Superintendent: Graduation rate a ‘challenge’
Published 11:28 pm Friday, October 10, 2008
It will take time and money to address the problems uncovered by a recent study of on-time graduation rates, the Suffolk School Board said on Thursday.
About three in 10 students who enter ninth grade in one of Suffolk’s public high schools fails to graduate on time, the new state study concluded. The city numbers also fell behind state averages.
“We have some work to do,” School Superintendent Milton R. Liverman said. The Suffolk Public Schools on-time graduation rate was 71.9, nearly 10 percentage points below the state average of 81.3.
The Virginia On-Time Graduation Rate is a new calculation of the number of students who graduate high school within four years of entering the ninth grade.
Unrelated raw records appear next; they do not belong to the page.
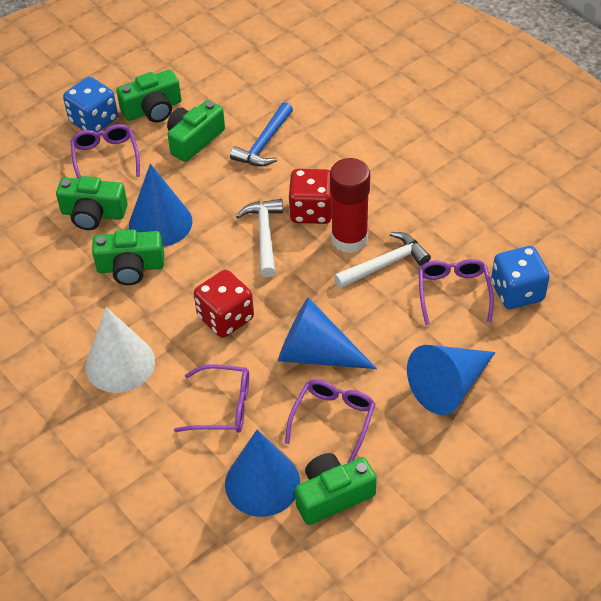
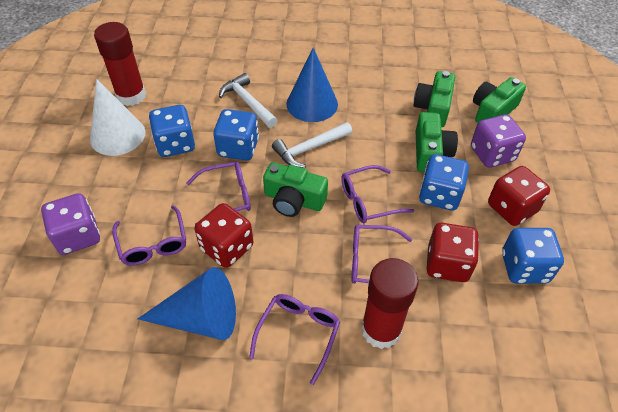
blue cone: 4 -> 2
blue dice: 2 -> 4
blue hammer: 1 -> 0
green camera: 5 -> 4
purple dice: 0 -> 2
purple glasses: 4 -> 5
red dice: 2 -> 3
red glue stick: 1 -> 2

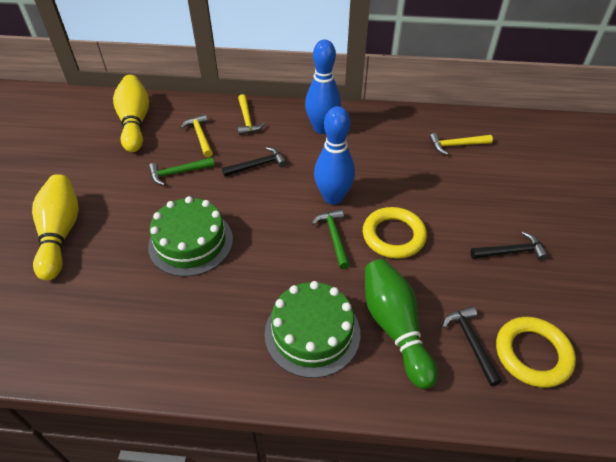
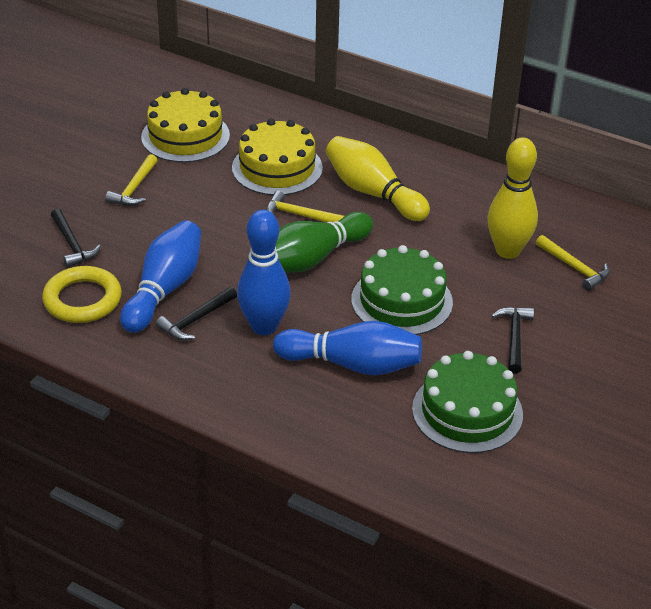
blue bowling pin: 2 -> 3
green hammer: 2 -> 0
yellow cake: 0 -> 2
yellow ring: 2 -> 1

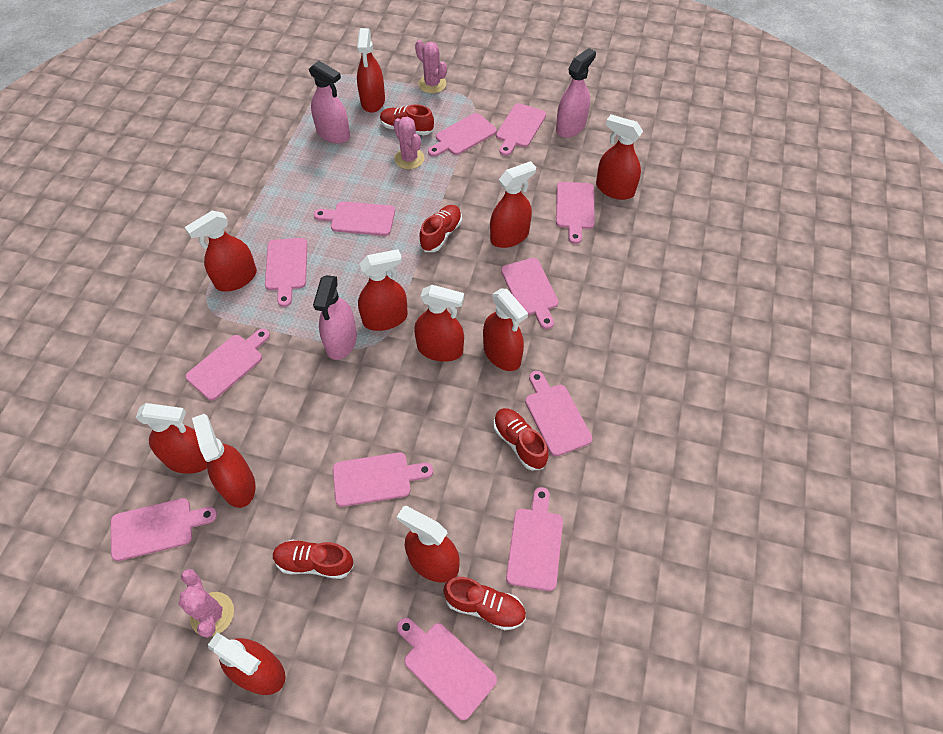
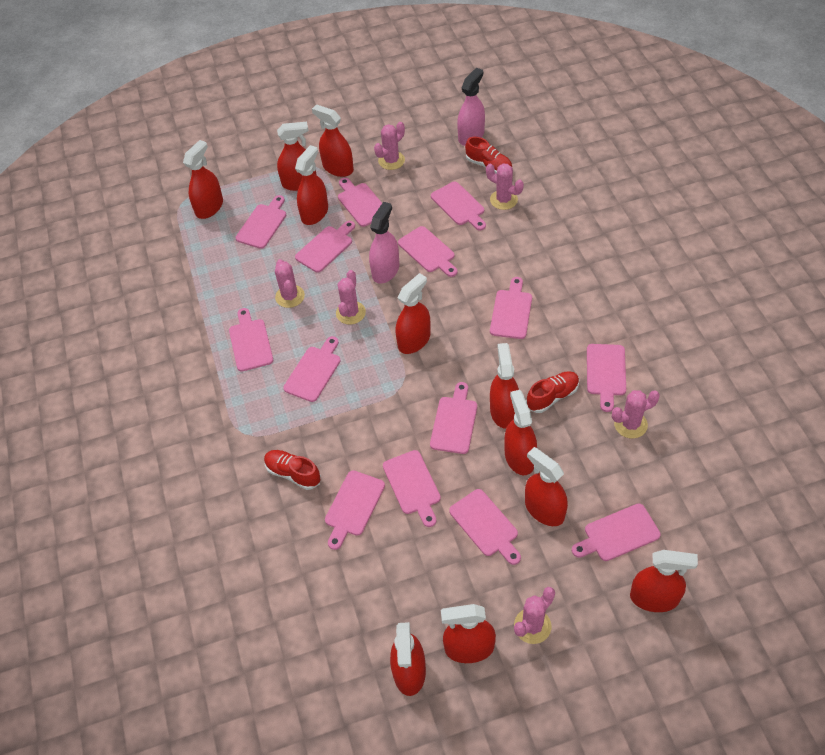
pink cactus: 3 -> 6
pink cutting board: 12 -> 14
pink spray bottle: 3 -> 2
red shoe: 5 -> 3

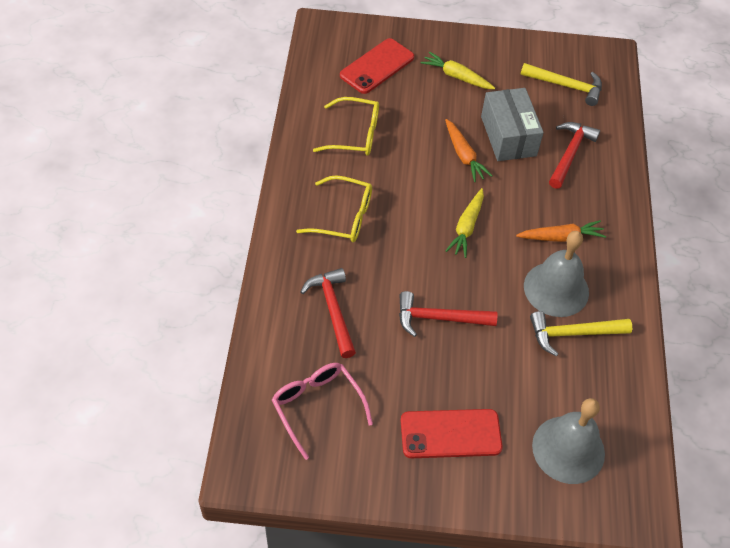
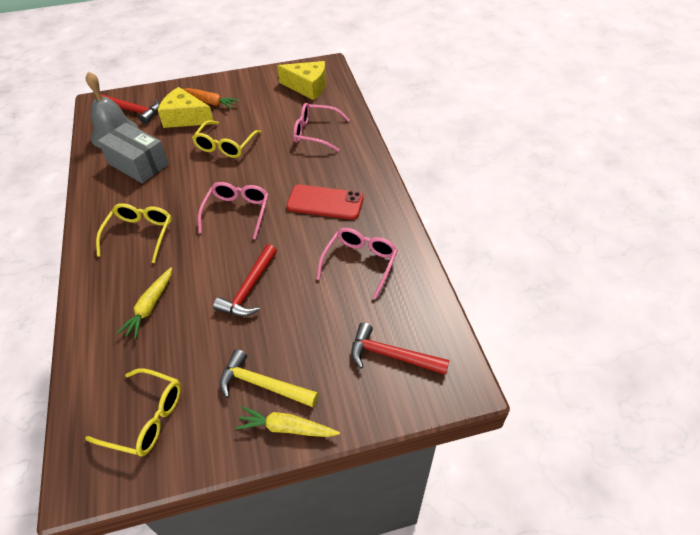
grey bell: 2 -> 1
orange carrot: 2 -> 1
pink glasses: 1 -> 3
red phone: 2 -> 1
yellow cheese: 0 -> 2
yellow glasses: 2 -> 3
yellow hammer: 2 -> 1

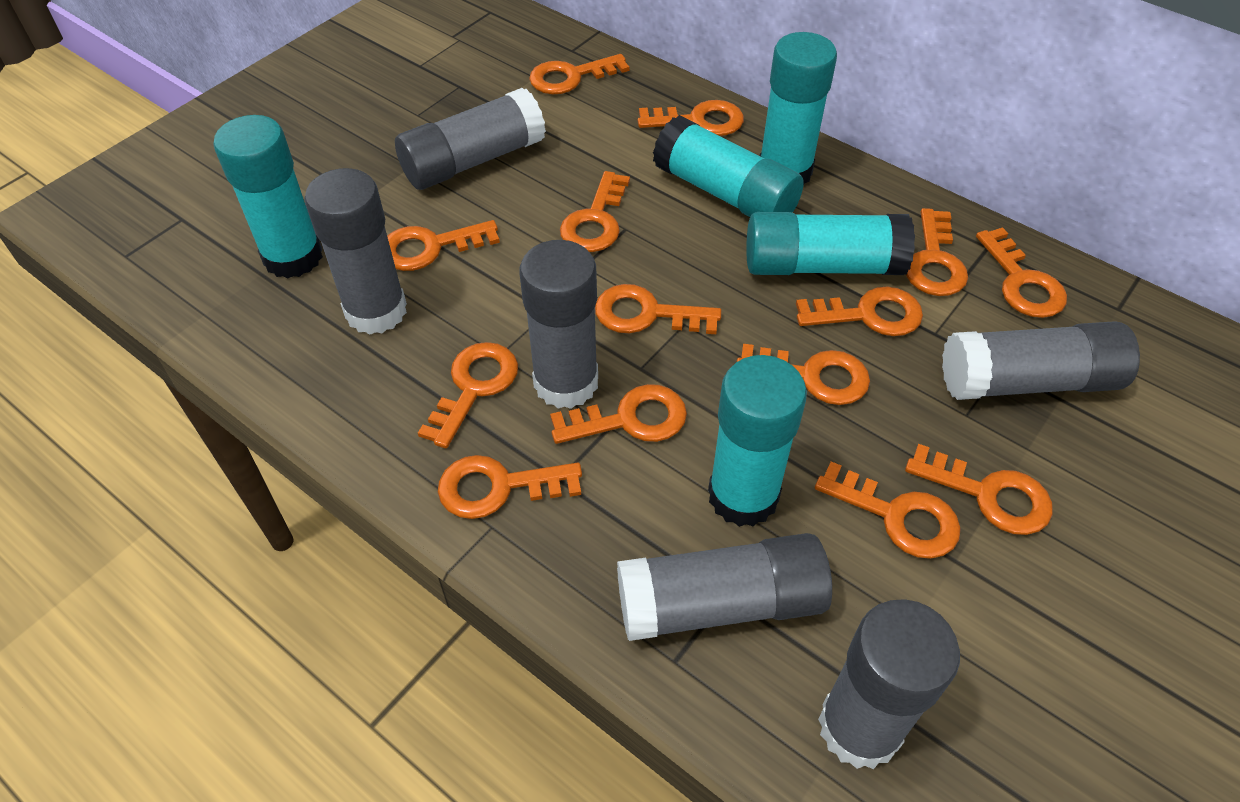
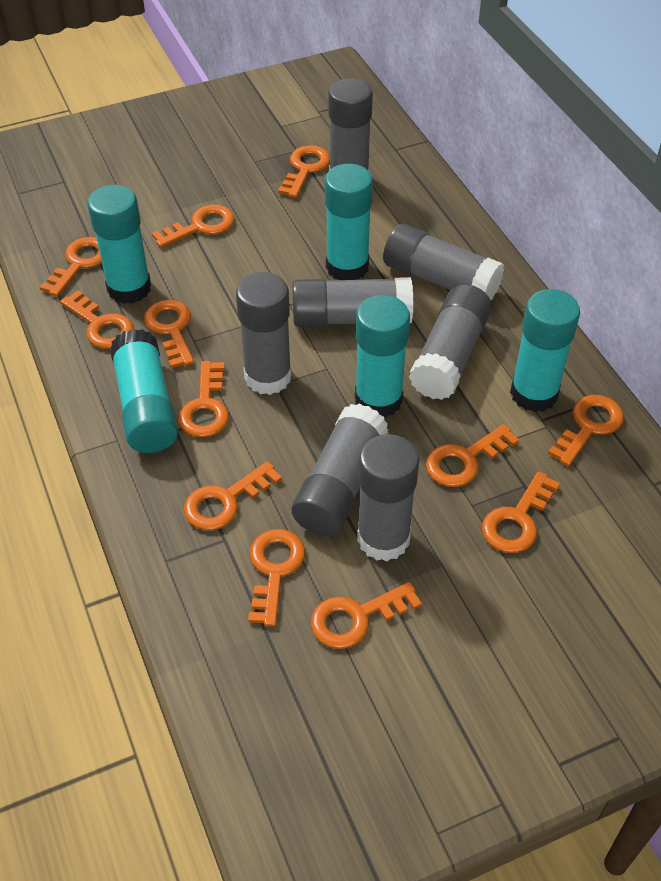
grey glue stick: 6 -> 7
orange key: 14 -> 12

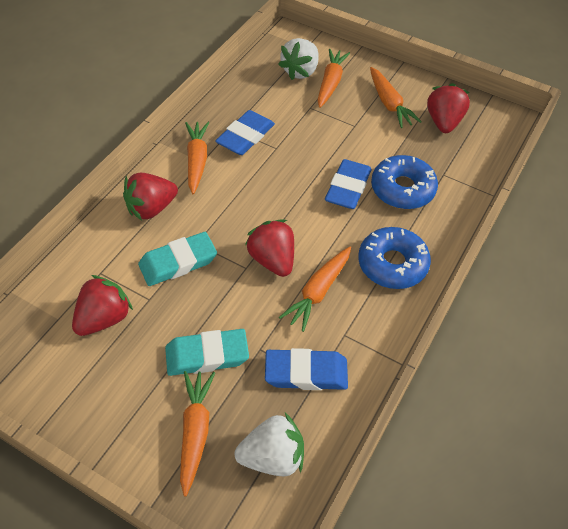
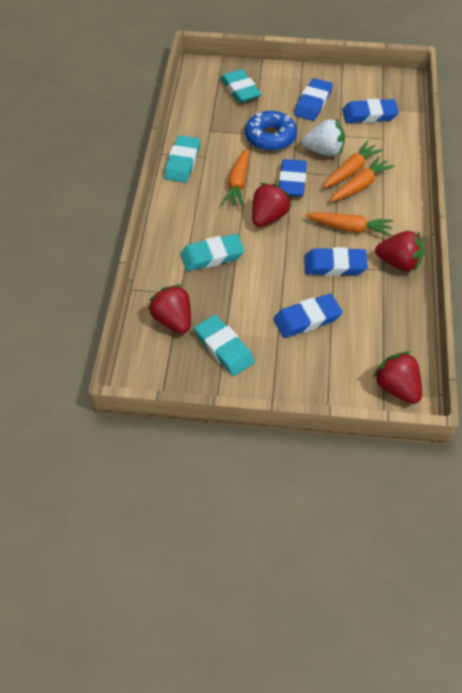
blue donut: 2 -> 1
blue eraser: 3 -> 5
orange carrot: 5 -> 4
turquoise eraser: 2 -> 4
white strawberry: 2 -> 1

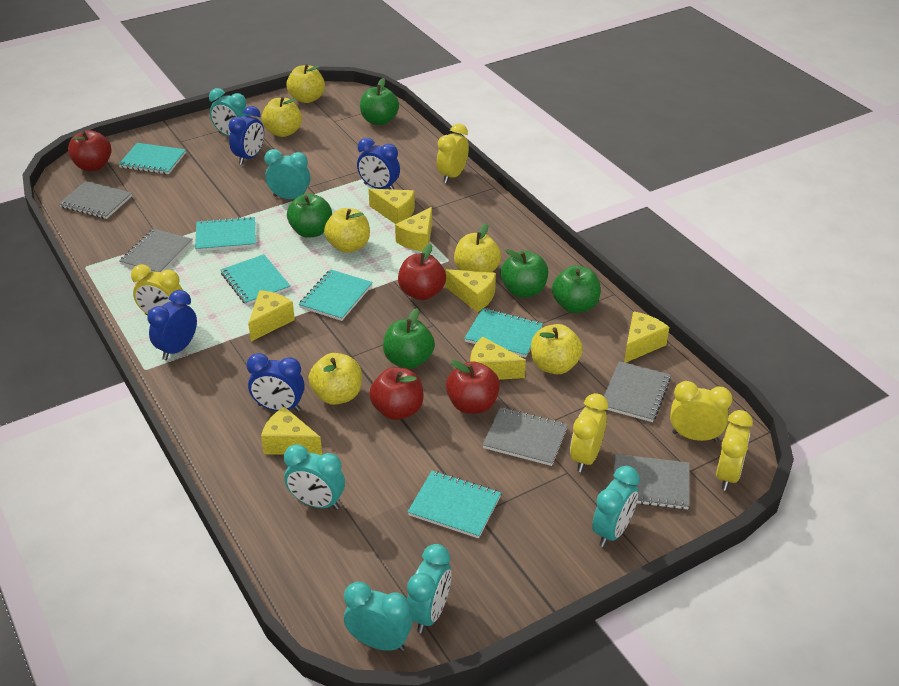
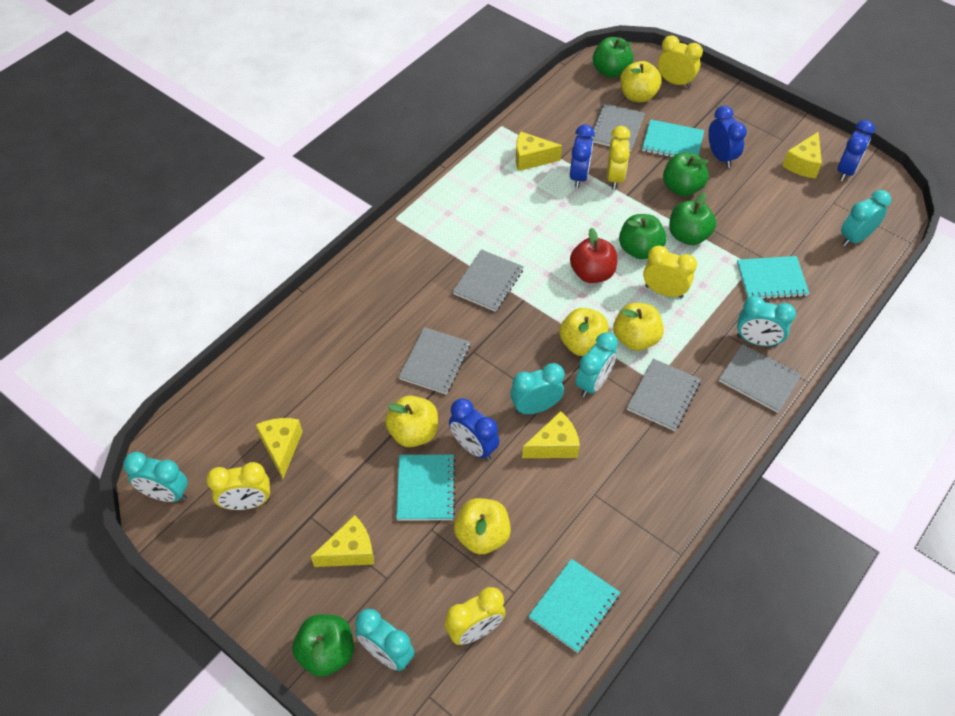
red apple: 4 -> 1
turquoise notebook: 6 -> 4
yellow apple: 6 -> 5
yellow cheese: 7 -> 5

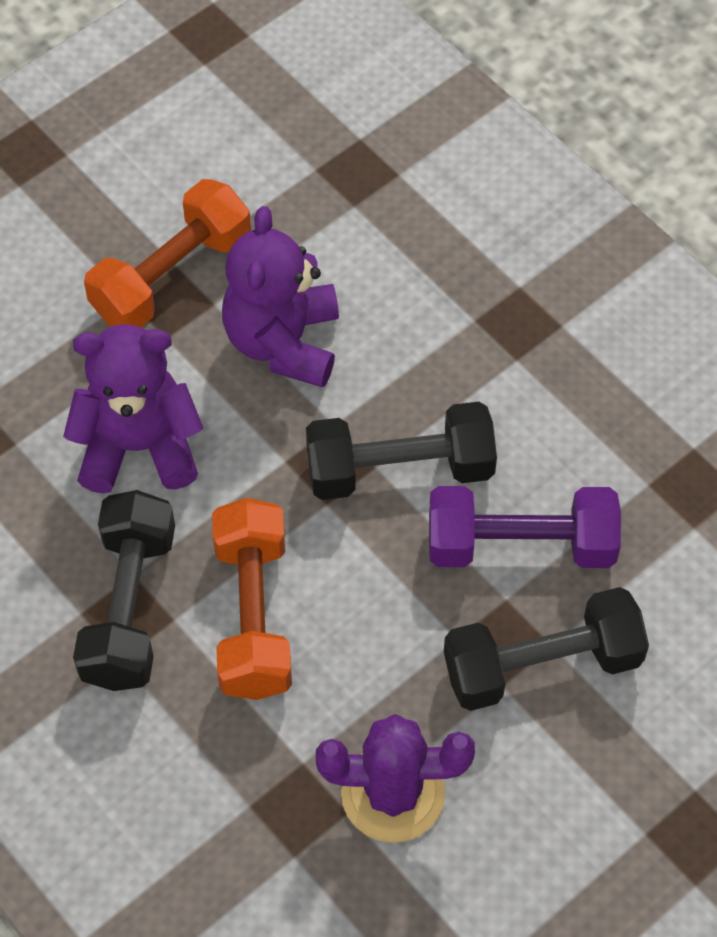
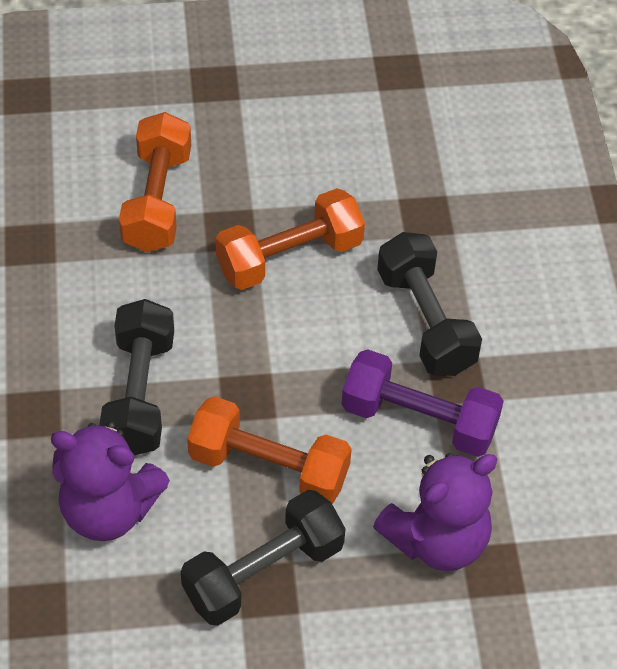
orange dumbbell: 2 -> 3
purple cactus: 1 -> 0

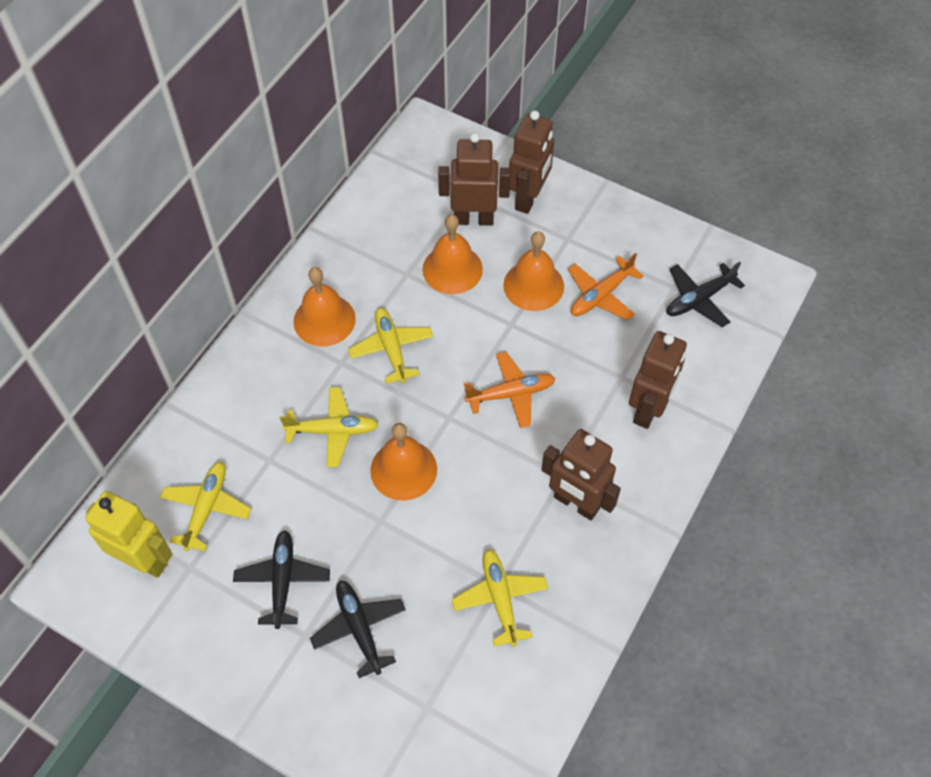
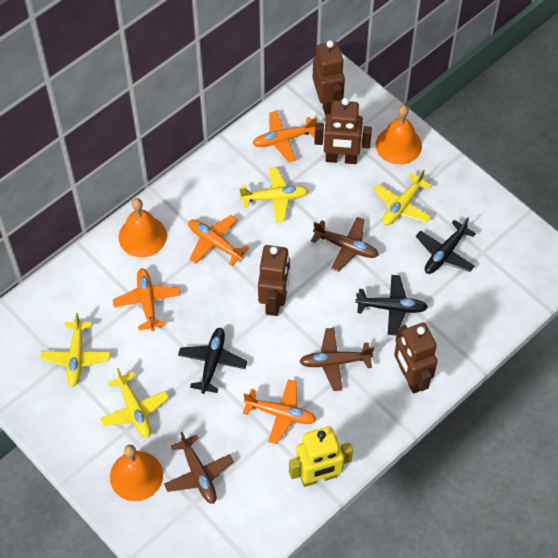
brown plane: 0 -> 3
orange bell: 4 -> 3
orange plane: 2 -> 4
This is the first year the state has reported the rate, because it is the first time individual students have been tracked over time. The rate is calculated by taking the number of students in the 2004-2005 freshman class, adding transfers in and subtracting transfers out and students who die. The resulting number is then divided by the number of students who earned a diploma in 2008.
Students who earn a GED or certificate of completion are not counted as graduates for the purposes of the statistics.
The on-time graduation rate also is calculated by subgroups – female, male, black, Hispanic, white, Asian, American Indian, other ethnic groups, students with disabilities, students identified as disadvantaged, students with limited English proficiency and homeless students.
Division-wide, the two subgroups that struggled the most were students with disabilities and disadvantaged students – those who qualify for free or reduced lunch. Disabled students had a rate of 58.2, while 59.4 percent of disadvantaged students graduated in four years.
“With these subgroups, it takes more resources and it takes more time,” Liverman said.
Assistant Superintendent Kevin Alston praised the fact that the difference between the black and white students’ rates was less than 6 percent. White, Asian and Hispanic students scored above the division’s average, while black, American Indian and students reporting other ethnicities came in below.
Homeless students – only 13 of them were in the group – had a rate of 76.9, well above the division-wide average. Females graduated on time at a much higher rate than males, 76.4 percent compared to 67.8.
Alston pointed to several programs the schools are already using to help at-risk students graduate on time. They include mentoring of at-risk students by teachers and other staff, remediation, ninth-grade transition and alternative programs for students with behavioral problems.
Other solutions mentioned included finding a way to get credit for graduates from the Pruden Center and finding better ways to track students who transfer out of state.
“We accept it as a challenge,” Liverman said.